Ури хотел было продолжать свой допрос, но Инге пресекла его, закрыв ему рот ладонью. Так вот просто взяла и прижала ладонь к его губам, – от кожи ее пахло какой-то горьковатой травой – и он умолк, не зная, как реагировать, а потом ни с того, ни с сего впился зубами в упругие подушечки у основания ее пальцев. Сперва прикусил слегка, чуть-чуть, а затем стиснул челюсти сильнее, проникая зубами в теплую, полнокровную плоть. Ладонь дрогнула, и он замер в ожидании затрещины.
Однако Инге не только не отняла руку, чтобы его ударить, но даже не попыталась высвободить защемленную его прикусом мякоть под пальцами. Она словно окаменела рядом с ним, и тишину нарушала только горячая пульсация крови в прижатой к его губам ладони. Воздушный шар в голове Ури взвился под самый потолок и попытался вырваться наружу. Но ему это не удалось, так что пришлось вернуться назад – к телу, которое быстро наполнялось предвкушением.
Последний год был разрушительным, он научил Ури избегать предвкушений такого рода – те разочарования, которые они несли за собой, поссорили его со всеми, кто был ему дорог. Он уже привык к одиночеству и научился его ценить: одиночество обеспечивало ему хотя бы видимость душевного покоя. Но на этот раз предвкушение было наполнено настойчивостью такой силы, на которую он, казалось, давно был неспособен, и осторожность покинула его. Подвела, оставила его на произвол судьбы.

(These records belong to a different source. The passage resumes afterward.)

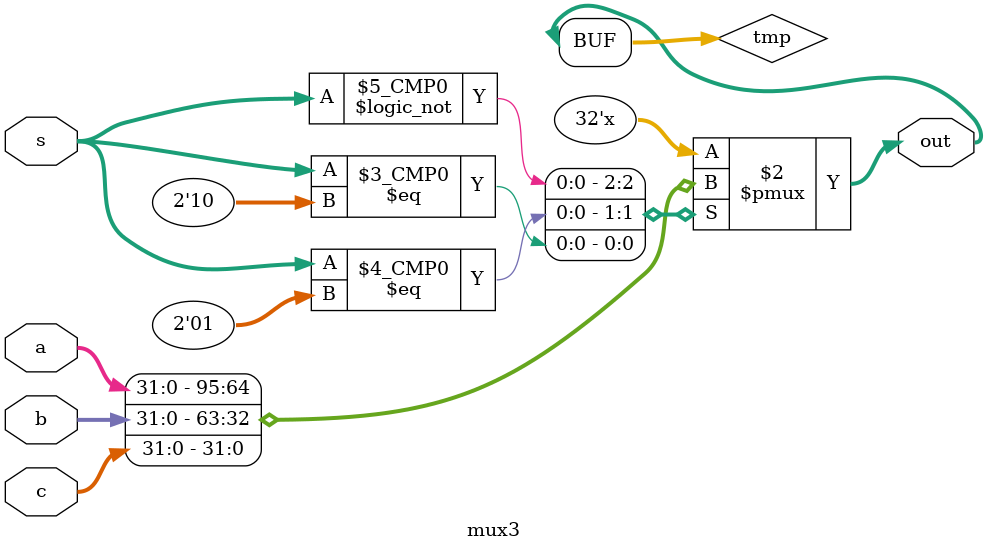
<source format=v>



module mux3(a, b, c, s, out);
    
input [31:0] a, b, c;
input [1:0] s;
output [31:0] out;

reg [31:0] tmp;

assign out = tmp;

always @(*) begin
    case(s)
        2'b00: tmp <= a;
        2'b01: tmp <= b;
        2'b10: tmp <= c;
    endcase

end
    
endmodule

</source>
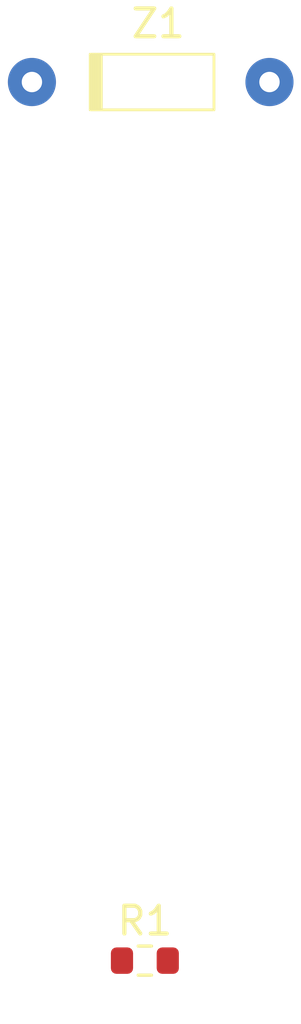
<source format=kicad_pcb>
(kicad_pcb
	(version 20240108)
	(generator "pcbnew")
	(generator_version "8.0")
	(general
		(thickness 1.6)
		(legacy_teardrops no)
	)
	(paper "A4")
	(layers
		(0 "F.Cu" signal)
		(31 "B.Cu" signal)
		(32 "B.Adhes" user "B.Adhesive")
		(33 "F.Adhes" user "F.Adhesive")
		(34 "B.Paste" user)
		(35 "F.Paste" user)
		(36 "B.SilkS" user "B.Silkscreen")
		(37 "F.SilkS" user "F.Silkscreen")
		(38 "B.Mask" user)
		(39 "F.Mask" user)
		(40 "Dwgs.User" user "User.Drawings")
		(41 "Cmts.User" user "User.Comments")
		(42 "Eco1.User" user "User.Eco1")
		(43 "Eco2.User" user "User.Eco2")
		(44 "Edge.Cuts" user)
		(45 "Margin" user)
		(46 "B.CrtYd" user "B.Courtyard")
		(47 "F.CrtYd" user "F.Courtyard")
		(48 "B.Fab" user)
		(49 "F.Fab" user)
		(50 "User.1" user)
		(51 "User.2" user)
		(52 "User.3" user)
		(53 "User.4" user)
		(54 "User.5" user)
		(55 "User.6" user)
		(56 "User.7" user)
		(57 "User.8" user)
		(58 "User.9" user)
	)
	(setup
		(pad_to_mask_clearance 0)
		(allow_soldermask_bridges_in_footprints no)
		(pcbplotparams
			(layerselection 0x00010fc_ffffffff)
			(plot_on_all_layers_selection 0x0000000_00000000)
			(disableapertmacros no)
			(usegerberextensions no)
			(usegerberattributes yes)
			(usegerberadvancedattributes yes)
			(creategerberjobfile yes)
			(dashed_line_dash_ratio 12.000000)
			(dashed_line_gap_ratio 3.000000)
			(svgprecision 4)
			(plotframeref no)
			(viasonmask no)
			(mode 1)
			(useauxorigin no)
			(hpglpennumber 1)
			(hpglpenspeed 20)
			(hpglpendiameter 15.000000)
			(pdf_front_fp_property_popups yes)
			(pdf_back_fp_property_popups yes)
			(dxfpolygonmode yes)
			(dxfimperialunits yes)
			(dxfusepcbnewfont yes)
			(psnegative no)
			(psa4output no)
			(plotreference yes)
			(plotvalue yes)
			(plotfptext yes)
			(plotinvisibletext no)
			(sketchpadsonfab no)
			(subtractmaskfromsilk no)
			(outputformat 1)
			(mirror no)
			(drillshape 1)
			(scaleselection 1)
			(outputdirectory "")
		)
	)
	(net 0 "")
	(net 1 "Net-(R1-Pad2)")
	(net 2 "Net-(R1-Pad1)")
	(footprint "Resistor_SMD:R_0603_1608Metric" (layer "F.Cu") (at 117.295 73.08))
	(footprint "digikey-footprints:DO-35" (layer "F.Cu") (at 113.225 41.5))
)

</source>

Если бы Инге спугнула его неловким словом или жестом, он, пожалуй, мог бы еще вырваться из-под этого наваждения. Мог бы вернуться в спокойную гавань своей отрешенности, достигнутой им с таким трудом. Но она по-прежнему стояла, не шевелясь и не отнимая безвольную ладонь, словно предоставляя ему свободу действий. И тогда он отпустил ее ладонь и привлек ее к себе. Она прильнула к нему, не сопротивляясь. Во всех точках, где ее тело прикасалось к его, вспыхивали, сливаясь друг с другом, пронзительно-синие огоньки, отчего воздушный шар его головы, наконец, оторвался от тела и, протаранив потолок и крышу, вознесся неведомо в какие выси. А дальше он уже ничего не помнил, кроме того, как эта незнакомая женщина таяла у него в руках, растворяясь в нем и шепча давно забытые ласковые слова на языке его детства.

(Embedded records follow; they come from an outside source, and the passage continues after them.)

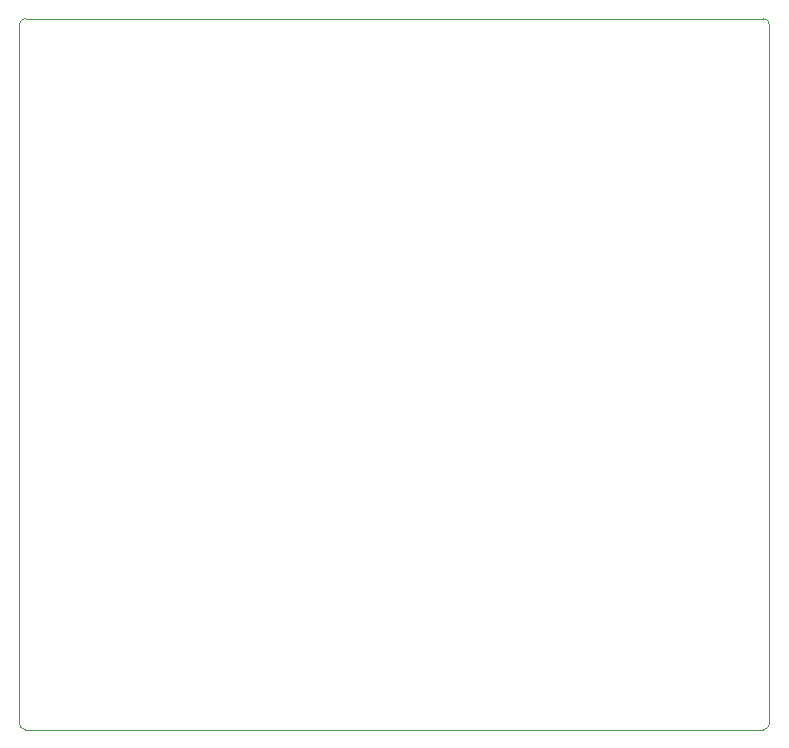
<source format=gbr>
%TF.GenerationSoftware,KiCad,Pcbnew,(6.0.1-0)*%
%TF.CreationDate,2022-12-23T21:27:24-08:00*%
%TF.ProjectId,ESC Daughterboard,45534320-4461-4756-9768-746572626f61,rev?*%
%TF.SameCoordinates,Original*%
%TF.FileFunction,Profile,NP*%
%FSLAX46Y46*%
G04 Gerber Fmt 4.6, Leading zero omitted, Abs format (unit mm)*
G04 Created by KiCad (PCBNEW (6.0.1-0)) date 2022-12-23 21:27:24*
%MOMM*%
%LPD*%
G01*
G04 APERTURE LIST*
%TA.AperFunction,Profile*%
%ADD10C,0.100000*%
%TD*%
G04 APERTURE END LIST*
D10*
X172999999Y-63510000D02*
G75*
G03*
X172500000Y-63000000I-505123J4879D01*
G01*
X172490000Y-123200000D02*
G75*
G03*
X173001482Y-122704412I10722J500671D01*
G01*
X109498982Y-122680801D02*
G75*
G03*
X109994570Y-123200000I508354J-10888D01*
G01*
X110021971Y-62999455D02*
G75*
G03*
X109500000Y-63500000I-10945J-511016D01*
G01*
X172500000Y-63000000D02*
X110021971Y-62999455D01*
X173001482Y-122704412D02*
X173000000Y-63510000D01*
X109500000Y-63500000D02*
X109498982Y-122680801D01*
X109994570Y-123200000D02*
X172490000Y-123200000D01*
M02*

</source>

До сих пор все его женщины – и любимые, и случайные, – в минуты любви бормотали свою сладкую женскую чушь на иврите. И даже когда он завел короткую веселую интрижку с разбитной американской туристкой из Нью-Йорка, та все время пыталась доказать ему, что она не хуже других и, пусть с чудовищным акцентом, но тоже говорит на иврите. По-немецки с ним говорила только мама. Как он ее назвал – мама? Это же надо! – ведь уже давно он мог выдавить из себя только суровое и безликое слово «мать».
Обессиленный и на редкость умиротворенный, Ури лежал, уткнувшись лицом в незнакомое, плотное, очень белое плечо. Он пробежал пальцами от плеча к ладони, поднял укушенную им руку и поцеловал. Инге повернула ладонь к себе и усмехнулась:
– До крови все же не прокусил. А я думала, ты – вампир.
– К сожалению, не вампир. А жаль, ведьма и вампир – какая чудная пара!
– С чего ты взял, что я ведьма?
– Во-первых, ты сама созналась.
Внезапный переход на «ты» для Ури был прост, в его языке все обращались друг к другу на «ты». А вот для нее это что – знак близости? Впрочем у него еще будет время это выяснить.
– Во-вторых, об этом вчера громко кричала малиновая фурия во дворе.
– Малиновая фурия? – сперва не поняла Инге, но быстро догадалась. – Ах, Марта! И ты что, ей поверил?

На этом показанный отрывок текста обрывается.